The records follow. Copy them exactly, but omit the pictures.

RECORDS FOR THE EXERCISE:
::::::::
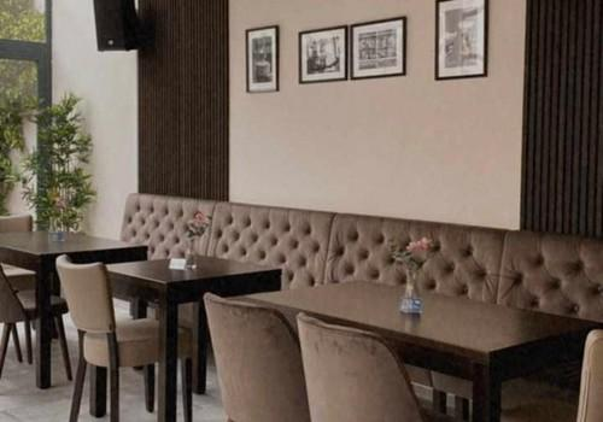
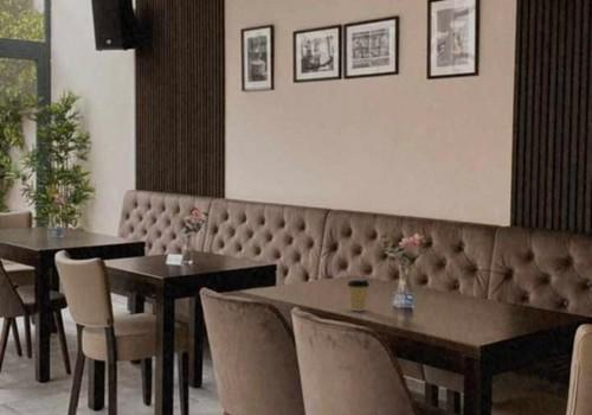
+ coffee cup [346,279,371,312]
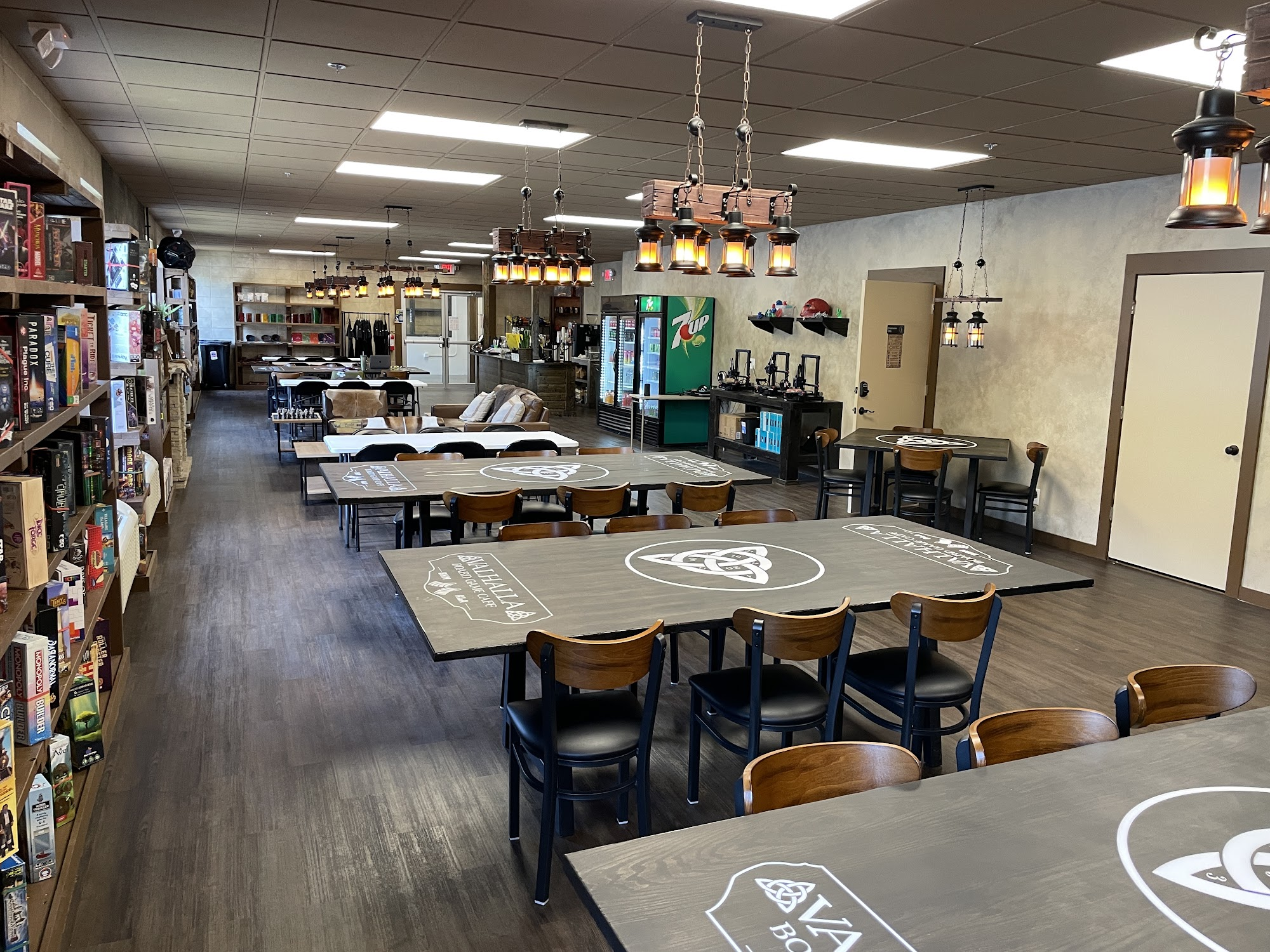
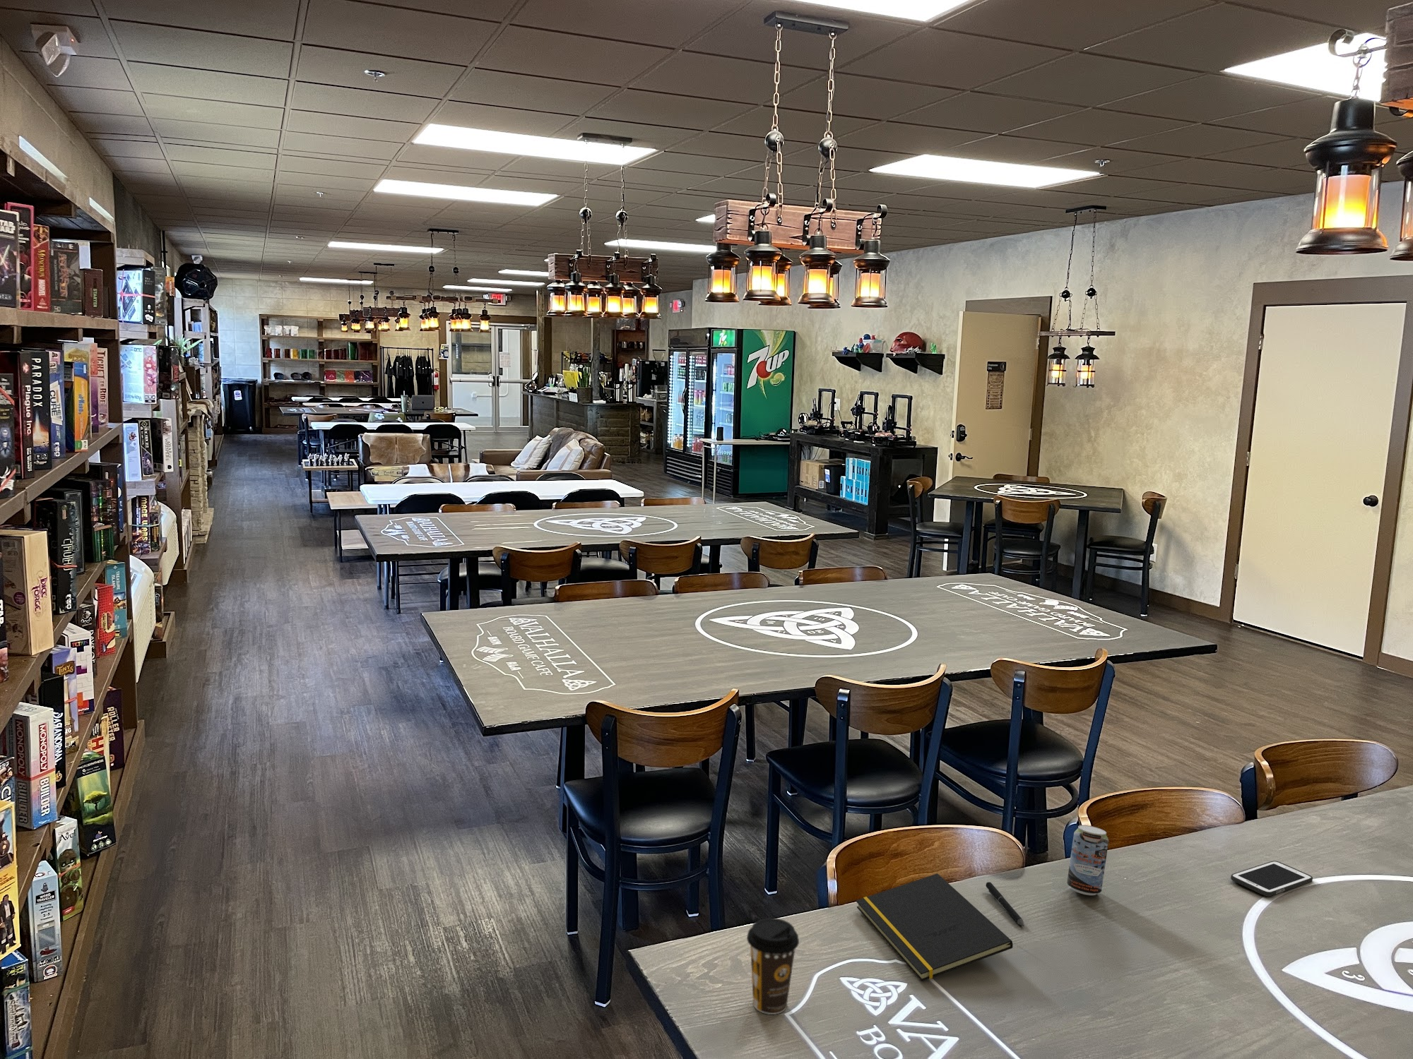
+ cell phone [1231,860,1313,898]
+ pen [985,881,1025,927]
+ beverage can [1066,824,1109,895]
+ notepad [856,872,1014,982]
+ coffee cup [747,917,800,1016]
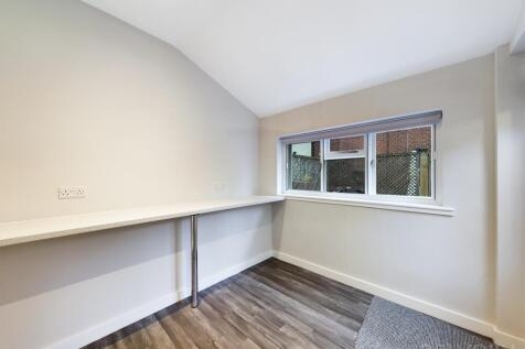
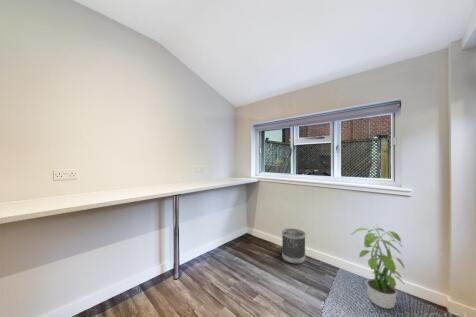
+ potted plant [350,224,406,310]
+ wastebasket [281,228,306,265]
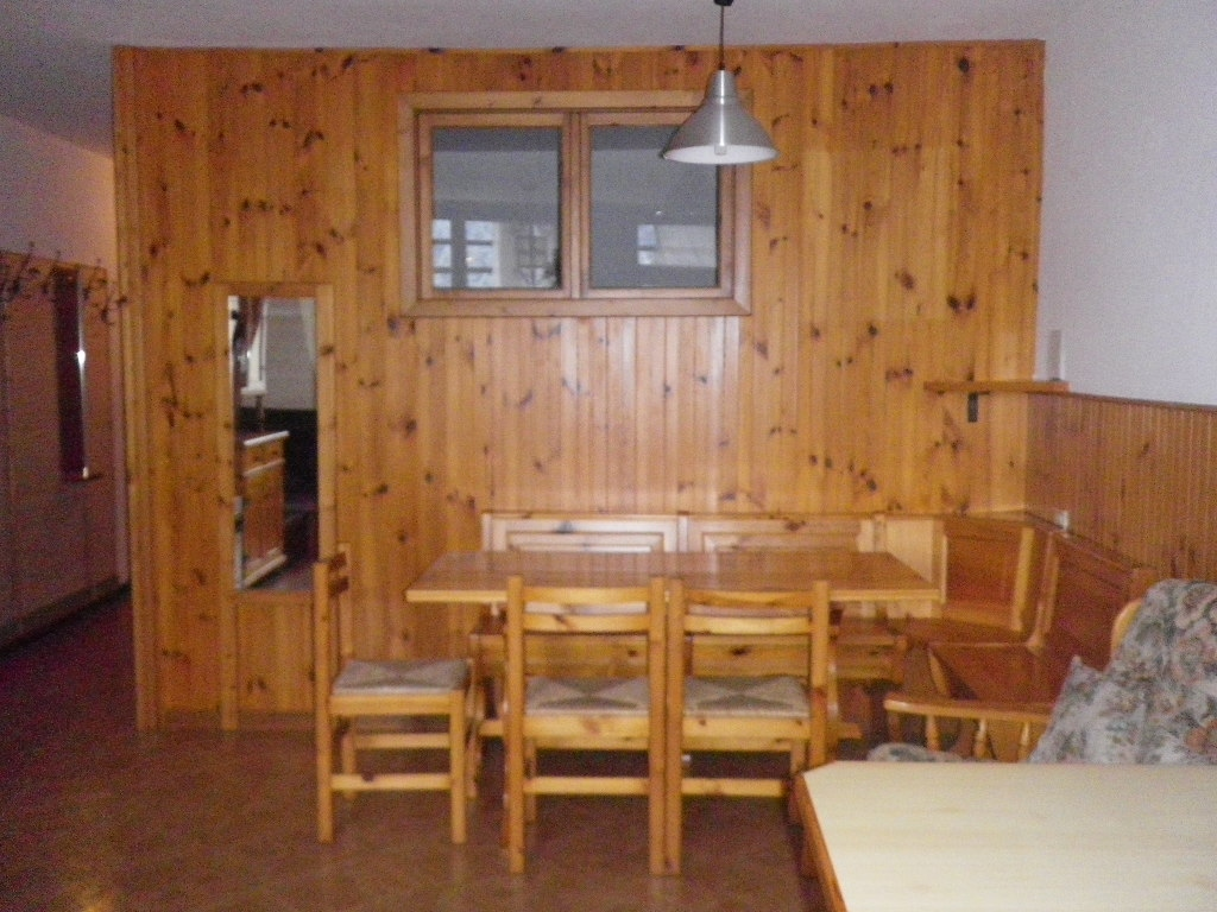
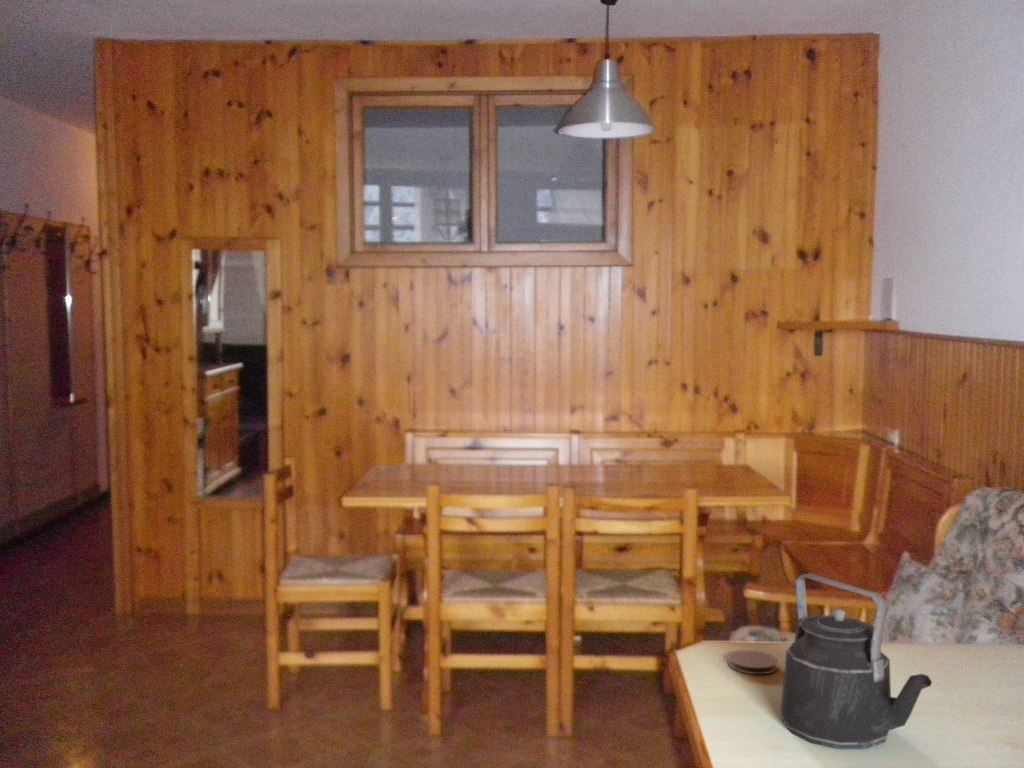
+ coaster [727,649,779,675]
+ kettle [780,572,933,750]
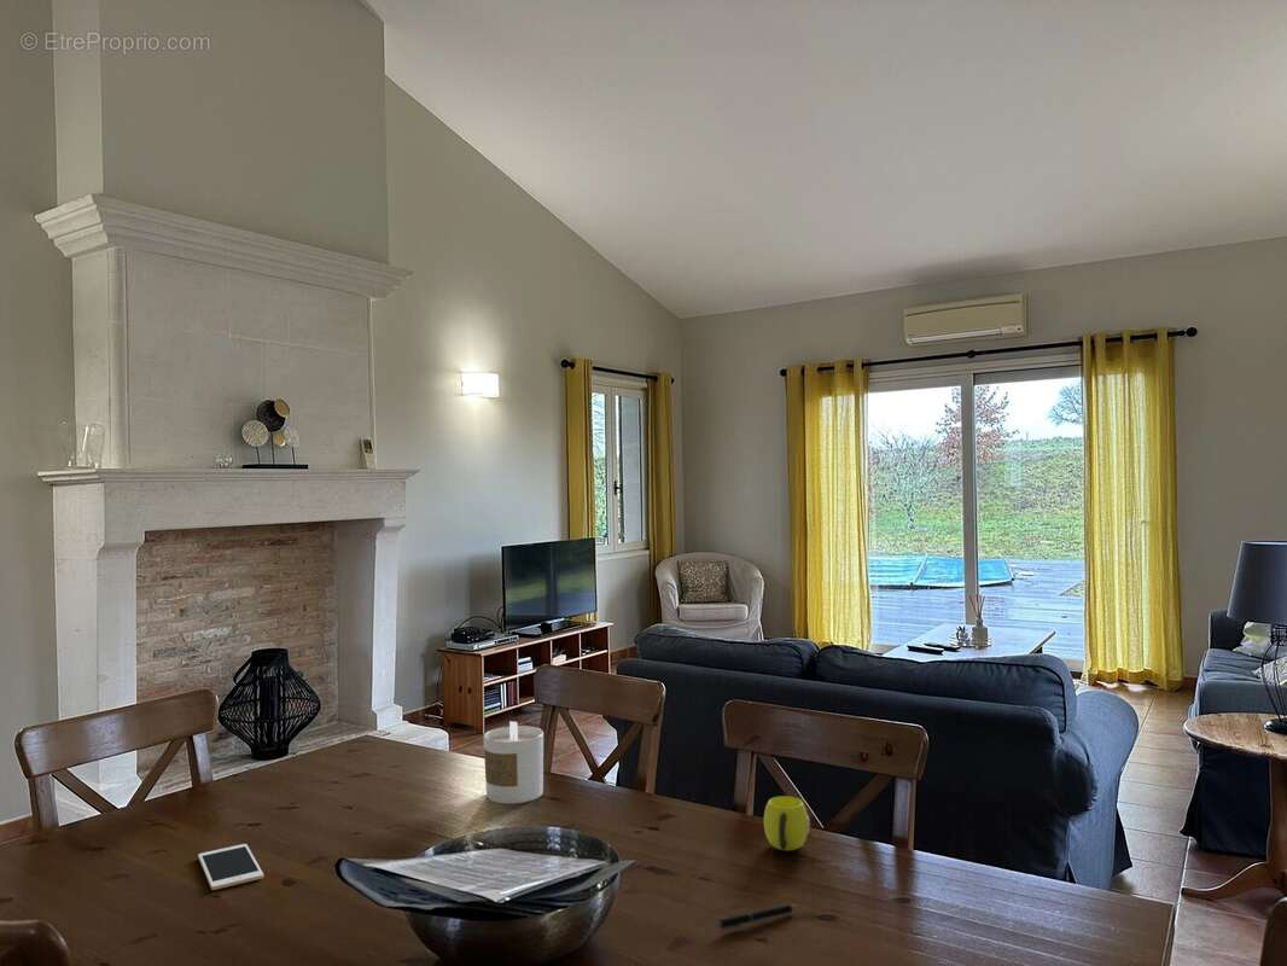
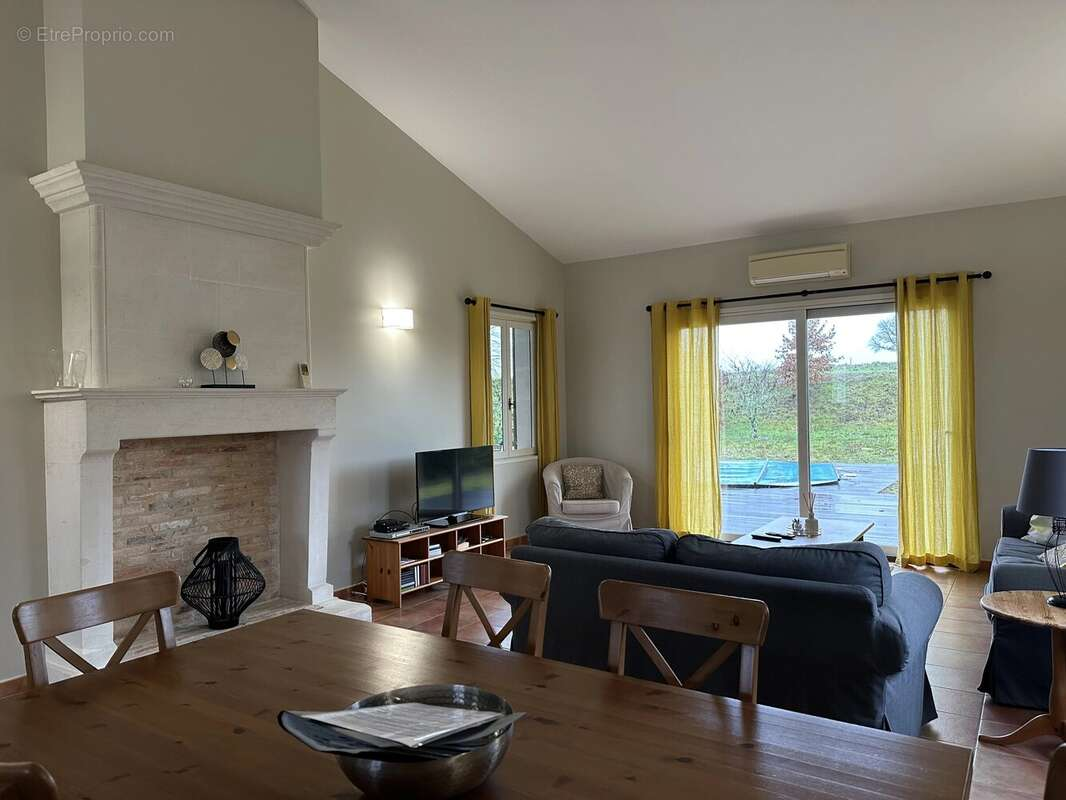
- pen [715,903,798,932]
- cup [763,795,811,851]
- candle [483,721,544,805]
- cell phone [197,843,264,891]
::::::::
RESPONSE:
+ coffee cup [346,279,371,312]
+ cell phone [1231,860,1313,898]
+ pen [985,881,1025,927]
+ beverage can [1066,824,1109,895]
+ notepad [856,872,1014,982]
+ coffee cup [747,917,800,1016]
+ potted plant [350,224,406,310]
+ wastebasket [281,228,306,265]
+ coaster [727,649,779,675]
+ kettle [780,572,933,750]
- pen [715,903,798,932]
- cup [763,795,811,851]
- candle [483,721,544,805]
- cell phone [197,843,264,891]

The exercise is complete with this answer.